В 1851 году он вместе с семейством Загряжских направляется в их деревню Селихово Тверской губернии, где впервые близко знакомится с народным бытом, причем пытается понять всю сокровенную суть крестьянина, сам затевает с ним беседу и… сразу же располагает к себе. «Тут постоишь немного, – удовлетворенно пишет он, – с одним мужиком поговоришь, другого о чем-нибудь спросишь, третий и сам без спроса тебе наскажет с три короба». В то время деревенская жизнь виделась ему, однако, в самых радужных тонах и очень напоминала славянофильскую идиллию: «Солнце село за лес, и отовсюду раздается блеянье стад, крик пастухов, ржание и топот разгоняемых лошадей, веселый говор и песни довольных, неприхотливых поселян».
Характеристика, которую Павел дает Загряжскому, знаменательна и, прежде всего, свидетельствует о приоритетах и жизненных ценностях самого Шейна. Вот что он пишет о своем барине-работодателе: «[Загряжский] – большой патриот, сознательно и без предубеждений любит Россию, русский язык, русскую поэзию, и в большом почете у всех окружающих…» Но подчас Павел чувствовал себя в помещичьем доме постояльцем и чужаком. Однажды в такую минуту он, досадуя на свое положение интеллигентного раба, выразит свою горечь словами из песни А.В. Кольцова. В письме к Ф.Б. Миллеру он процитирует:
У чужих людей
Горек белый хлеб,
Брага хмельная –
Не размывчива!
Речи вольные
Все как связаны;
Чувства жаркие
Мрут без отзыва.
Но Шейн начинает серьезно интересоваться и подлинными безыскусными народными песнями и преданиями. Он ищет сказителей и певунов: «Я обратился к подрядчику плотников, на которого вся барская прислуга указывала как на отличного певца, – пишет Павел, – и попросил мне спеть какую-нибудь песню про богатыря.
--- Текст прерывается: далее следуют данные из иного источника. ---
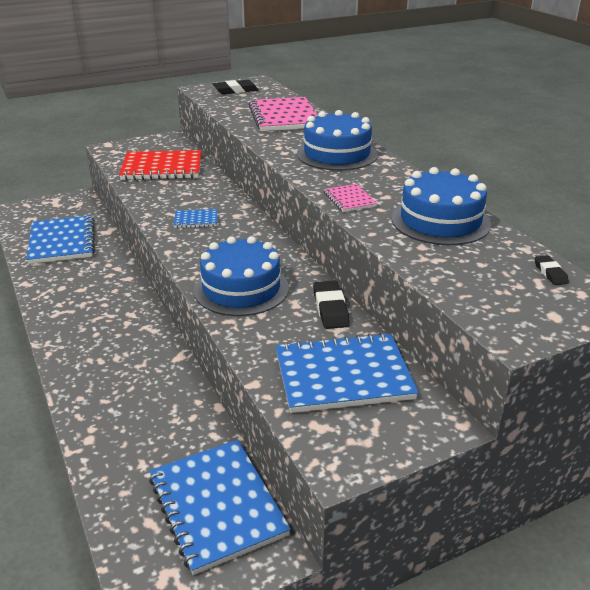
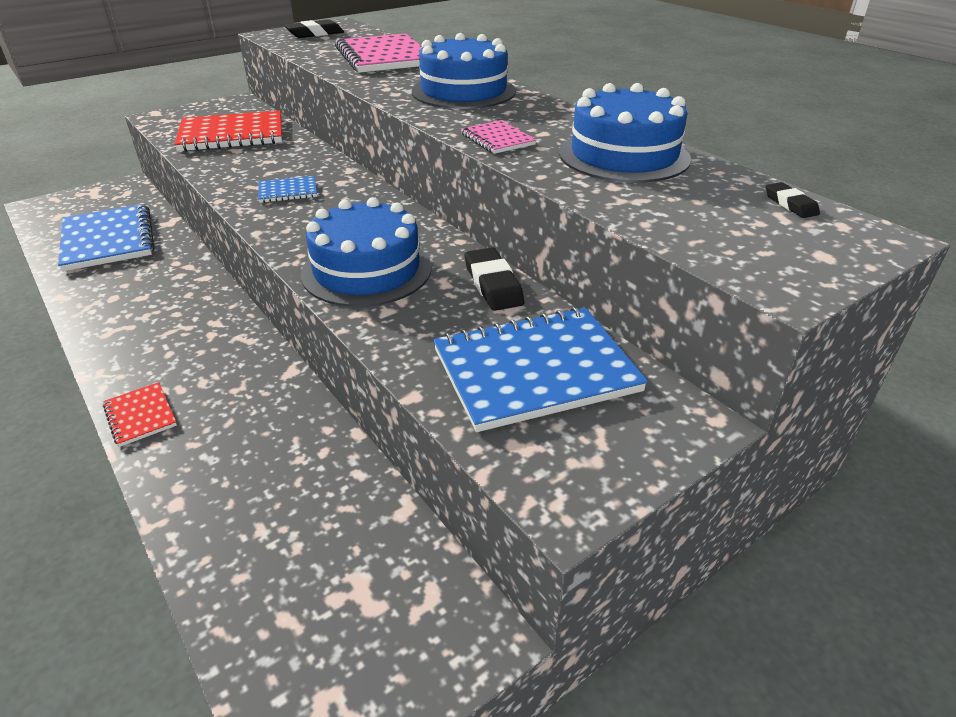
camera: 10 degrees left, 5 degrees up
blue notebook [149,440,291,575] -> none
none -> red notebook [103,382,177,447]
Он после некоторых колебаний пропел мне былину про Илью Муромца, которую я тут же записал, вознаградив певца по достоинству. Это ему развязало язык и склонило на мои просьбы приходить ко мне по вечерам для записывания других былин, хранившихся в его счастливой памяти. Таким образом, в течение недели я от своего почтенного барда Егора плотника и записал до шести довольно объемистых былин… Моей радости не было конца. Я стал отыскивать в нашей деревне других певцов. Нашлись и они. В течение осени я еще записал от 20 до 30 былин и исторических песен». В то же время он делает выписки из древнерусских летописей, статей языковедов Я.К. Грота, И.И. Срезневского, Ф. Миклошича и др. О Павле как о собирателе народных крылатых словечек говорит в 1852 году и Анастасия Глинка: «Мы часто Вас вспоминаем, – пишет она Шейну, – особенно при каком-нибудь особенном выражении, но недостает терпения, как у Вас, записывать такие приобретения».